Levans' workshop

Experiments and thoughts about Machine Learning, Rust, and other stuff...

Beware the rust cache on Travis


Today, I was working on optimizing my travis builds to speed them up, especially in the direction of caching. Travis allows you to set cache: cargo in your .travis.yml to enable caching for rust projects and caching is cool: it avoids having to rebuild all dependencies all the time, speeding up the builds.

Or does it?

The travis documentation states this about caching:

Note that this makes our cache not network-local, it is still bound to network bandwidth and DNS resolutions. That impacts what you can and should store in the cache. If you store archives larger than a few hundred megabytes in the cache, it is unlikely that you’ll see a big speed improvement.

Out of curiosity, I ran du -sh in the target/ directory of my local version of wayland-rs. The result was not quite what I expected: 4.2 GB. The kind of things that likely does not play well with travis caching. And no doubt, the travis caches of my project were enourmous: between 5GB and 7GB each.

Why are these caches so large? It's because travis unconditionnaly caches the target/ and ~/.cargo/ directories, which tend to grow very big, and that for two main reasons:

First of all, cargo and rustc, especially since incremental compilation, generate a lot of build artifacts. These artifacts are stored by the travis cache, and are mostly useless, as in your travis build a large part of them will likely be rebuilt anyway.

Secondly, outdated dependencies accumulate. Both dependencies that have released a new version, and build artifacts that were created using a previous version of the compiler. Their data is never deleted, and just sits around, making the caches bigger and bigger over time.

As a result of this observation, I have drastically changed by caching policy:

  • target/ is not worth caching: it is huge, and only build artifacts of not-outdated dependencies are useful in it. I don't know of any way to selectively keep only the relevant part from it, so I can't affort caching it.
  • ~/.cargo/bin/ is worth caching. I really don't want to recompile the cargo subcommands I use in my builds every time as they are generally very long to compile. Combined with the use of cargo-update I can make sure I recompile them only when an update is needed. But for this to work the file ~/.cargo/.crates.toml must be cached too.
  • ~/.cargo/registry/ is not worth caching either: it accumulate a lot of dead weight as dependencies are updated, and downloading its contents from crates.io rather than the travis cache will likely hardly make a difference.

With that the cache portion of my .travis.yml now contains the following, all my builds run between 25% and 50% faster than with cache: cargo, and my travis caches now only weight 68MB.

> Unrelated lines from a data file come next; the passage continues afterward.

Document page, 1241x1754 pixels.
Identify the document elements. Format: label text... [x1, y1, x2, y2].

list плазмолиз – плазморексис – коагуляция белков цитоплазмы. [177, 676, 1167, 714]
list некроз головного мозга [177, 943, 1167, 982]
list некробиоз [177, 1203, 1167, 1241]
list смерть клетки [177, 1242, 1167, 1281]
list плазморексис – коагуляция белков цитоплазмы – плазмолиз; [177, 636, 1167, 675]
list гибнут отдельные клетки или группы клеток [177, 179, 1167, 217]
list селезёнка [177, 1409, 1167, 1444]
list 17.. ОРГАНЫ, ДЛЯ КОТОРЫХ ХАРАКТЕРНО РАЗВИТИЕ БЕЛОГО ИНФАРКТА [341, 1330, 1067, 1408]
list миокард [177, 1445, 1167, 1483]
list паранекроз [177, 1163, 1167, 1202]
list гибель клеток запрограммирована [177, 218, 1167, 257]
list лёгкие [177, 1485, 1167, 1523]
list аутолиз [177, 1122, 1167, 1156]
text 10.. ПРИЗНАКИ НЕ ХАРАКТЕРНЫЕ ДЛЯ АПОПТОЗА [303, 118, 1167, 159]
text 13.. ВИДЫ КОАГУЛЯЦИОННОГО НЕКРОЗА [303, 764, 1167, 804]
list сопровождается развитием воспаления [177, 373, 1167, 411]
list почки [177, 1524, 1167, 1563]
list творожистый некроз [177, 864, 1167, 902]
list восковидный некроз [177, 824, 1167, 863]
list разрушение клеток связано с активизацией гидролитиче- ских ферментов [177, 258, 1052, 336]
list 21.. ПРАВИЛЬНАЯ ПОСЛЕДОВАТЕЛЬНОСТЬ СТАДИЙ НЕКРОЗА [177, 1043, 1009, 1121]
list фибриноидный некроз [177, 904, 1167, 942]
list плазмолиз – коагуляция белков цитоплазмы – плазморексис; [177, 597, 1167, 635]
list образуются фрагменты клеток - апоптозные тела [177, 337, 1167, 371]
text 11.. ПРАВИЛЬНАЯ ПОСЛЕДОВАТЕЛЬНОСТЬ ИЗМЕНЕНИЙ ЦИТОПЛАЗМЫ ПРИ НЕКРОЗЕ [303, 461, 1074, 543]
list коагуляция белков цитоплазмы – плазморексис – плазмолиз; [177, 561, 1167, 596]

# Need to cache the whole `.cargo` directory to keep .crates.toml for
# cargo-update to work
cache:
  directories:
    - /home/travis/.cargo

# But don't cache the cargo registry
before_cache:
  - rm -rf /home/travis/.cargo/registry

For sure, what applies to my project does not necessarily applies to yours, but this is a quick analysis that might be worth doing before adding cache: cargo to your travis configuration.